The forecasting stage includes the development of management measures depending on the identified causes and changes in the integral indicator of waste management.

4. Results. Analysis of Sustainable Waste Management in Russia

We used our developed model to evaluate the quality of waste management in the Russian Federation.

4.1. Assessment of the Current Sustainability of Waste Management

The initial data for determining the integral indicator of waste management in the Russian Federation are given in Table 6. The definition of intermediate indicators came according to Formulas (2)–(4). The calculation results of the intermediate indicators according to Formulas (2)–(4) are presented in Figure 9, Figure 10 and Figure 11 and in Table 7. The calculation results of the integral indicator of sustainable management of production and consumption waste are shown in Table 8.
We see rather strong fluctuations in the growth rates of investments in fixed assets for environmental protection from pollution by waste, and growth rates in the generation of production and consumption waste (Figure 14, Figure 15).
The growth rate of use and disposal of production and consumption waste fluctuates less strongly (Figure 16).
The calculation results of the integral indicator of waste management defined by Formula 1 are presented in Table 8 and Figure 17.
We see that the situation of non-sustainable waste management was typical for 2011, 2013, and 2016. The reason for this in 2011 and 2016 was the economic component, the growth rate of investments in fixed assets for environmental protection from waste pollution was less than 1. Regarding 2013, two reasons at once led to the situation of non-sustainable waste management.

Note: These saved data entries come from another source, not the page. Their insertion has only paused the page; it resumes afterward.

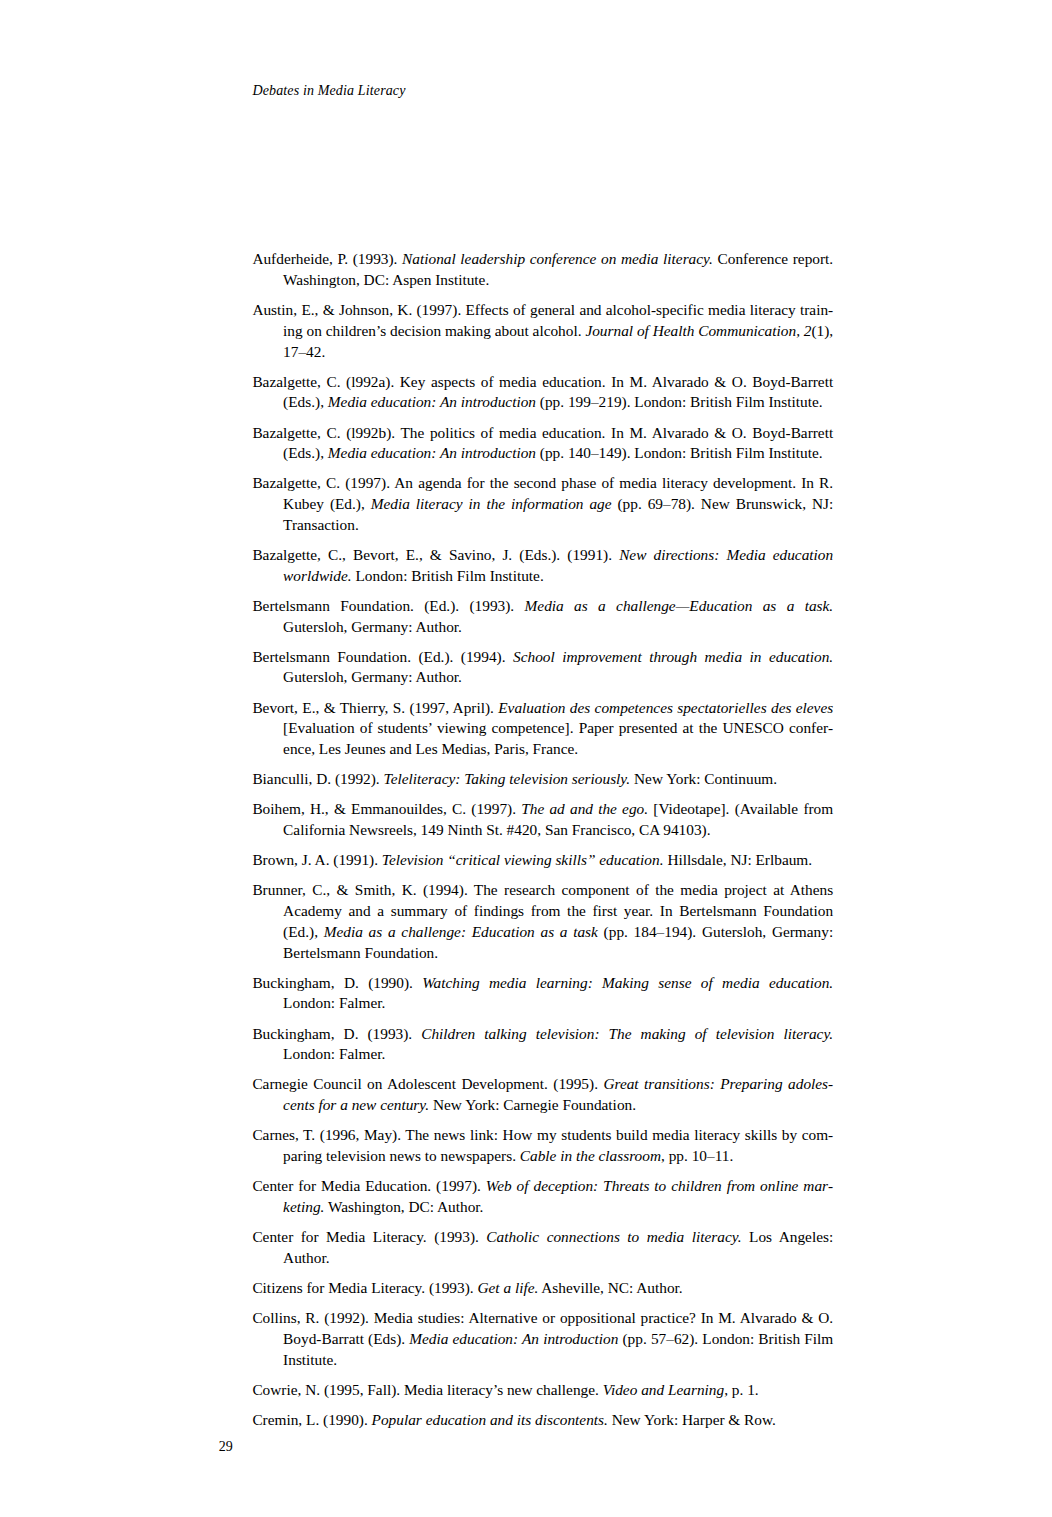Debates in Media Literacy
Aufderheide, P. (1993). National leadership conference on media literacy. Conference report. Washington, DC: Aspen Institute.
Austin, E., & Johnson, K. (1997). Effects of general and alcohol-specific media literacy training on children’s decision making about alcohol. Journal of Health Communication, 2(1), 17–42.
Bazalgette, C. (l992a). Key aspects of media education. In M. Alvarado & O. Boyd-Barrett (Eds.), Media education: An introduction (pp. 199–219). London: British Film Institute.
Bazalgette, C. (l992b). The politics of media education. In M. Alvarado & O. Boyd-Barrett (Eds.), Media education: An introduction (pp. 140–149). London: British Film Institute.
Bazalgette, C. (1997). An agenda for the second phase of media literacy development. In R. Kubey (Ed.), Media literacy in the information age (pp. 69–78). New Brunswick, NJ: Transaction.
Bazalgette, C., Bevort, E., & Savino, J. (Eds.). (1991). New directions: Media education worldwide. London: British Film Institute.
Bertelsmann Foundation. (Ed.). (1993). Media as a challenge—Education as a task. Gutersloh, Germany: Author.
Bertelsmann Foundation. (Ed.). (1994). School improvement through media in education. Gutersloh, Germany: Author.
Bevort, E., & Thierry, S. (1997, April). Evaluation des competences spectatorielles des eleves [Evaluation of students’ viewing competence]. Paper presented at the UNESCO conference, Les Jeunes and Les Medias, Paris, France.
Bianculli, D. (1992). Teleliteracy: Taking television seriously. New York: Continuum.
Boihem, H., & Emmanouildes, C. (1997). The ad and the ego. [Videotape]. (Available from California Newsreels, 149 Ninth St. #420, San Francisco, CA 94103).
Brown, J. A. (1991). Television “critical viewing skills” education. Hillsdale, NJ: Erlbaum.
Brunner, C., & Smith, K. (1994). The research component of the media project at Athens Academy and a summary of findings from the first year. In Bertelsmann Foundation (Ed.), Media as a challenge: Education as a task (pp. 184–194). Gutersloh, Germany: Bertelsmann Foundation.
Buckingham, D. (1990). Watching media learning: Making sense of media education. London: Falmer.
Buckingham, D. (1993). Children talking television: The making of television literacy. London: Falmer.
Carnegie Council on Adolescent Development. (1995). Great transitions: Preparing adolescents for a new century. New York: Carnegie Foundation.
Carnes, T. (1996, May). The news link: How my students build media literacy skills by comparing television news to newspapers. Cable in the classroom, pp. 10–11.
Center for Media Education. (1997). Web of deception: Threats to children from online marketing. Washington, DC: Author.
Center for Media Literacy. (1993). Catholic connections to media literacy. Los Angeles: Author.
Citizens for Media Literacy. (1993). Get a life. Asheville, NC: Author.
Collins, R. (1992). Media studies: Alternative or oppositional practice? In M. Alvarado & O. Boyd-Barratt (Eds). Media education: An introduction (pp. 57–62). London: British Film Institute.
Cowrie, N. (1995, Fall). Media literacy’s new challenge. Video and Learning, p. 1.
Cremin, L. (1990). Popular education and its discontents. New York: Harper & Row.
29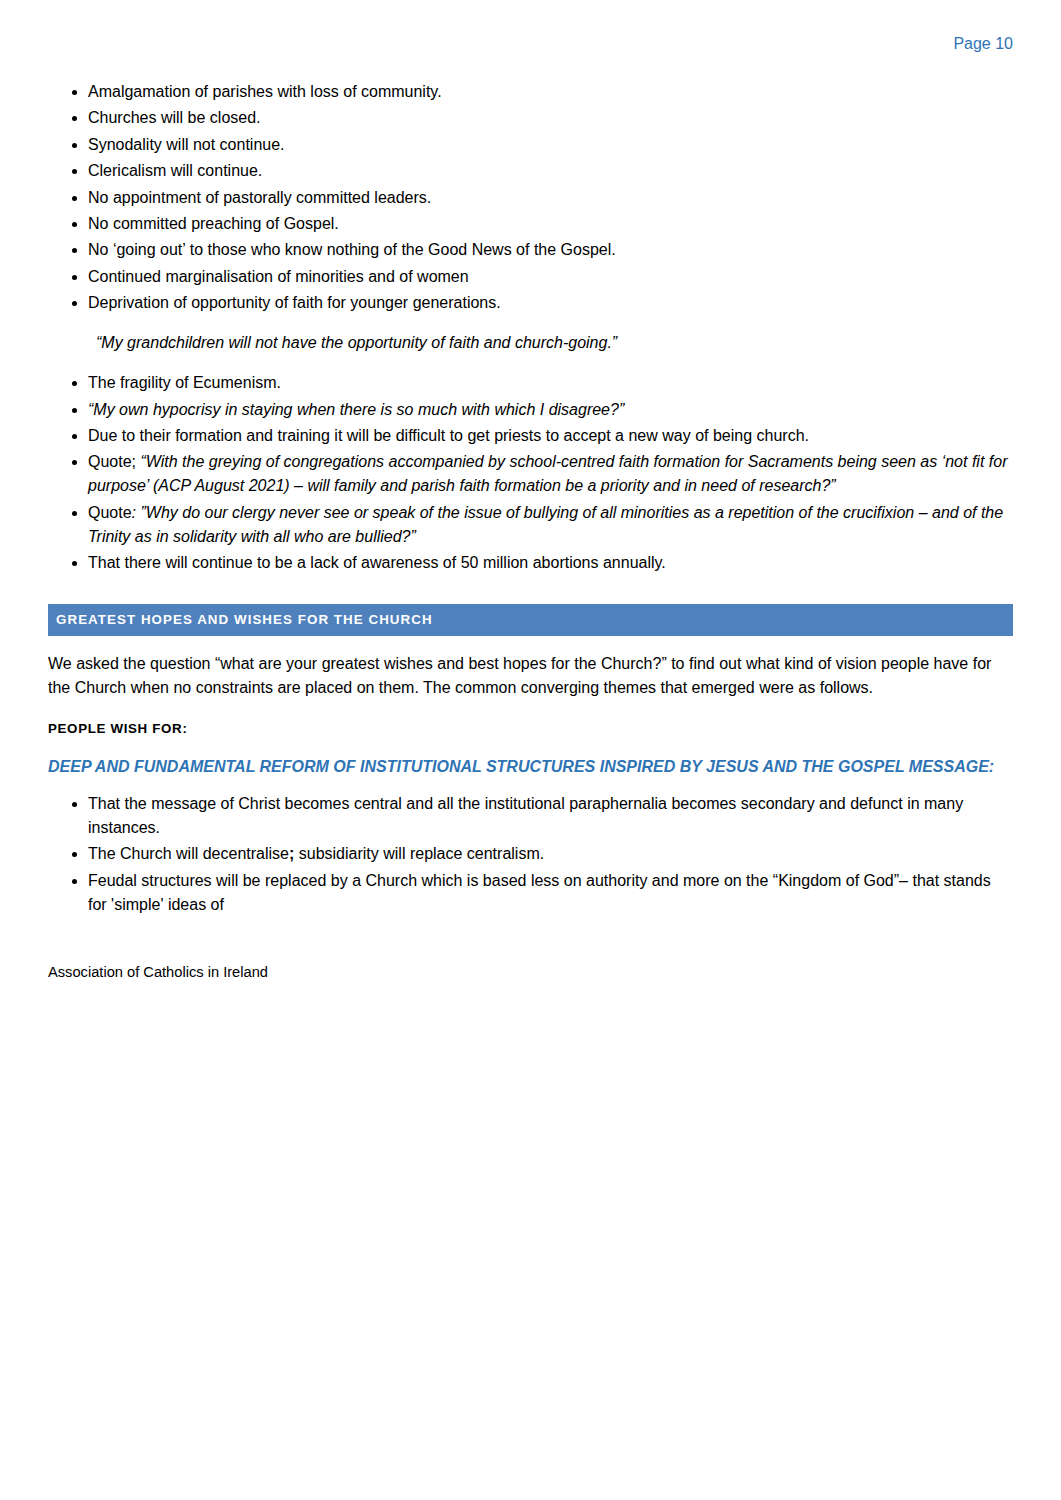Page 10
Amalgamation of parishes with loss of community.
Churches will be closed.
Synodality will not continue.
Clericalism will continue.
No appointment of pastorally committed leaders.
No committed preaching of Gospel.
No ‘going out’ to those who know nothing of the Good News of the Gospel.
Continued marginalisation of minorities and of women
Deprivation of opportunity of faith for younger generations.
“My grandchildren will not have the opportunity of faith and church-going.”
The fragility of Ecumenism.
“My own hypocrisy in staying when there is so much with which I disagree?”
Due to their formation and training it will be difficult to get priests to accept a new way of being church.
Quote; “With the greying of congregations accompanied by school-centred faith formation for Sacraments being seen as ‘not fit for purpose’ (ACP August 2021) – will family and parish faith formation be a priority and in need of research?”
Quote: ”Why do our clergy never see or speak of the issue of bullying of all minorities as a repetition of the crucifixion – and of the Trinity as in solidarity with all who are bullied?”
That there will continue to be a lack of awareness of 50 million abortions annually.
GREATEST HOPES AND WISHES FOR THE CHURCH
We asked the question “what are your greatest wishes and best hopes for the Church?” to find out what kind of vision people have for the Church when no constraints are placed on them. The common converging themes that emerged were as follows.
PEOPLE WISH FOR:
DEEP AND FUNDAMENTAL REFORM OF INSTITUTIONAL STRUCTURES INSPIRED BY JESUS AND THE GOSPEL MESSAGE:
That the message of Christ becomes central and all the institutional paraphernalia becomes secondary and defunct in many instances.
The Church will decentralise; subsidiarity will replace centralism.
Feudal structures will be replaced by a Church which is based less on authority and more on the “Kingdom of God”– that stands for 'simple' ideas of
Association of Catholics in Ireland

The growth rate of waste use and disposal was less than 1, and the growth rate of waste generation exceeded the growth rate of investments in environmental protection from pollution by waste.
During 2012, 2014, 2015, and 2017, waste management was sustainable. Concerning 2012, 2015, and 2017, the growth rate of investments in protecting the environment from waste pollution played a positive role. Considering 2014, the almost unchanged level of production and consumption waste generation played a decisive role, with a simultaneous increase in investments in protecting the environment from waste pollution and an increase in the use and disposal of production and consumption waste.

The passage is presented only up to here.